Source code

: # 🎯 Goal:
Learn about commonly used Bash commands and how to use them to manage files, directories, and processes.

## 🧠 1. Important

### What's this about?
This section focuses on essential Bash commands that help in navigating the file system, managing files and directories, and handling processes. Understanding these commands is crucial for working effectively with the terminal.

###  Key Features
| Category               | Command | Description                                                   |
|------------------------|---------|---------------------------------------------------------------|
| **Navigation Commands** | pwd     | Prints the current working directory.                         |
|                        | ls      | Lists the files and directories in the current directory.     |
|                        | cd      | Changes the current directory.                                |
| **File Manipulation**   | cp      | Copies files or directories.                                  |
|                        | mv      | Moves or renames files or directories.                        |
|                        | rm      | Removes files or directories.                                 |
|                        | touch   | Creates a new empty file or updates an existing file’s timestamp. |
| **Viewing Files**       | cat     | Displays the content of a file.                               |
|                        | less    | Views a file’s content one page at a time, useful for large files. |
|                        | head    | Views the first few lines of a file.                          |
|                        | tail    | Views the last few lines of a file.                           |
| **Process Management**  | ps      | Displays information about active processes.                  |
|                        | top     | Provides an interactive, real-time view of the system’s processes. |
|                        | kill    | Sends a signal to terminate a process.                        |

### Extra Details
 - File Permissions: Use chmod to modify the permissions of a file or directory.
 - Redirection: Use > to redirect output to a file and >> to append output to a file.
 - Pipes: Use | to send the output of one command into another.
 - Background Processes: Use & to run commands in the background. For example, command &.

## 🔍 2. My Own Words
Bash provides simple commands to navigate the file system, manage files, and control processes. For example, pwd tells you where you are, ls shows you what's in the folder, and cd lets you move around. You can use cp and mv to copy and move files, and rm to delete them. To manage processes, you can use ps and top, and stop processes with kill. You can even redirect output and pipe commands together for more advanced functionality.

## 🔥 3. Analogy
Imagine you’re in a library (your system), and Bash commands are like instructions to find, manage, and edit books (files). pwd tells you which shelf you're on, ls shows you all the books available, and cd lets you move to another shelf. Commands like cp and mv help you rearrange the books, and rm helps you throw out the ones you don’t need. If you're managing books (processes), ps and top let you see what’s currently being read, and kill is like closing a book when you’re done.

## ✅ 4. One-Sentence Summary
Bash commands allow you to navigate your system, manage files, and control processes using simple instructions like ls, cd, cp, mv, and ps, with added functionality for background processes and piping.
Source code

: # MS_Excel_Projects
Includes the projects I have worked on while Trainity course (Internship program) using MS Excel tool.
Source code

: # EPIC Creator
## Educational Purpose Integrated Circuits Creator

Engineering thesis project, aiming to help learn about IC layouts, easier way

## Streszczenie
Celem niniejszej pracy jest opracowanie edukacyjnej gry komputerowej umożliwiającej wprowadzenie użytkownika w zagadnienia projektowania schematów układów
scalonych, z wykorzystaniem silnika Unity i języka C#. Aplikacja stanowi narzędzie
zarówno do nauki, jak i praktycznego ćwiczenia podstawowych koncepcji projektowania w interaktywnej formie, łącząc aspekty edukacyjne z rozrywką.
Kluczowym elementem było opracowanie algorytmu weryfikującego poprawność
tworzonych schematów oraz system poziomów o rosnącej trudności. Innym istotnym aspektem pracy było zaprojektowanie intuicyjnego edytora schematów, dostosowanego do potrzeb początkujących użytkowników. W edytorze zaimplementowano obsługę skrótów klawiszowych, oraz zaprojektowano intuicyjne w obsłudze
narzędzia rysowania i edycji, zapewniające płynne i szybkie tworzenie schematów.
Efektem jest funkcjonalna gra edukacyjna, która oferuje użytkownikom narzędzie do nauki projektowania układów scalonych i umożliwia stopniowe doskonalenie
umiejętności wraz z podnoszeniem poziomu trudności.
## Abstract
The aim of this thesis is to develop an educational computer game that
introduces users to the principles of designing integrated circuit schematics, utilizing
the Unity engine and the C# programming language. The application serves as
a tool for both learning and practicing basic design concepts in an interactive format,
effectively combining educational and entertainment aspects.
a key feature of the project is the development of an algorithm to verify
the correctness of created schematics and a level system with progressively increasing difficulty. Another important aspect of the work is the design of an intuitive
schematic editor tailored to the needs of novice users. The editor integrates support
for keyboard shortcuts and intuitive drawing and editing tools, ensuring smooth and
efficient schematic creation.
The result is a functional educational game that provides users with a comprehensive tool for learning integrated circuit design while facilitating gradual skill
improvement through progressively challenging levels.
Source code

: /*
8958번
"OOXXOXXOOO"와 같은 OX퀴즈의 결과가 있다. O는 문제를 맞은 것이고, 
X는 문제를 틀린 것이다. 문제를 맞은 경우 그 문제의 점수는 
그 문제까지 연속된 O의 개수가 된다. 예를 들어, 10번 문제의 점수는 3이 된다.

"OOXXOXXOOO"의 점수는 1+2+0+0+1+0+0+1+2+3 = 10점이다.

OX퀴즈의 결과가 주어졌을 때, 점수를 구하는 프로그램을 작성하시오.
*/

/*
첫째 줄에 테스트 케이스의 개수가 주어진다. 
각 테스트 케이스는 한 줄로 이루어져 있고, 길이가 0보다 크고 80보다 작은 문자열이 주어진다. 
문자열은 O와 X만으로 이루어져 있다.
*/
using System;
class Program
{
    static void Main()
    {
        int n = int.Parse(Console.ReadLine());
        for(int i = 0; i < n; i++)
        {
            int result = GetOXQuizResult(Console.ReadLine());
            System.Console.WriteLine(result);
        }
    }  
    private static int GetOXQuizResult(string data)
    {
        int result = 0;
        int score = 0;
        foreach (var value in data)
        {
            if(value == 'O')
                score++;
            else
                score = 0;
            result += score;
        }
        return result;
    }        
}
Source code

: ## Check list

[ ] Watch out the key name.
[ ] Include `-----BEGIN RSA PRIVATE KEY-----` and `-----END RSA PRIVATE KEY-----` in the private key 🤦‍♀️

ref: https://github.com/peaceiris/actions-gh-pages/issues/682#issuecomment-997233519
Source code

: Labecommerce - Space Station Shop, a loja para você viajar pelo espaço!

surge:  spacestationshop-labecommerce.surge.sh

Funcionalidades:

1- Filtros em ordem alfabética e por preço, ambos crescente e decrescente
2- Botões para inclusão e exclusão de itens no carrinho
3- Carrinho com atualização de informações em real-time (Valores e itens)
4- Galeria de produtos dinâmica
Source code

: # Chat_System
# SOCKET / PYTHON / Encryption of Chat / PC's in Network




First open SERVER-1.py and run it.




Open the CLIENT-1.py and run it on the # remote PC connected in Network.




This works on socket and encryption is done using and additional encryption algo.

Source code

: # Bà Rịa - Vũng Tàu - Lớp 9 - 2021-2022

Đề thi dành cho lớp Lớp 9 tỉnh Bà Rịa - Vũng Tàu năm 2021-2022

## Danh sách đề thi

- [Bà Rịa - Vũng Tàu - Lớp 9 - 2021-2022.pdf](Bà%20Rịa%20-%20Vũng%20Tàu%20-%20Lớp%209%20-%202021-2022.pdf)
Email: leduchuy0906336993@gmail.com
------------
Work instructions —
The answer should consist of the lines from the one with "This works on" through the last line of the entries, duplicated exactly and nothing more.

Answer to this task —
This works on socket and encryption is done using and additional encryption algo.

Source code

: # Bà Rịa - Vũng Tàu - Lớp 9 - 2021-2022

Đề thi dành cho lớp Lớp 9 tỉnh Bà Rịa - Vũng Tàu năm 2021-2022

## Danh sách đề thi

- [Bà Rịa - Vũng Tàu - Lớp 9 - 2021-2022.pdf](Bà%20Rịa%20-%20Vũng%20Tàu%20-%20Lớp%209%20-%202021-2022.pdf)
Email: leduchuy0906336993@gmail.com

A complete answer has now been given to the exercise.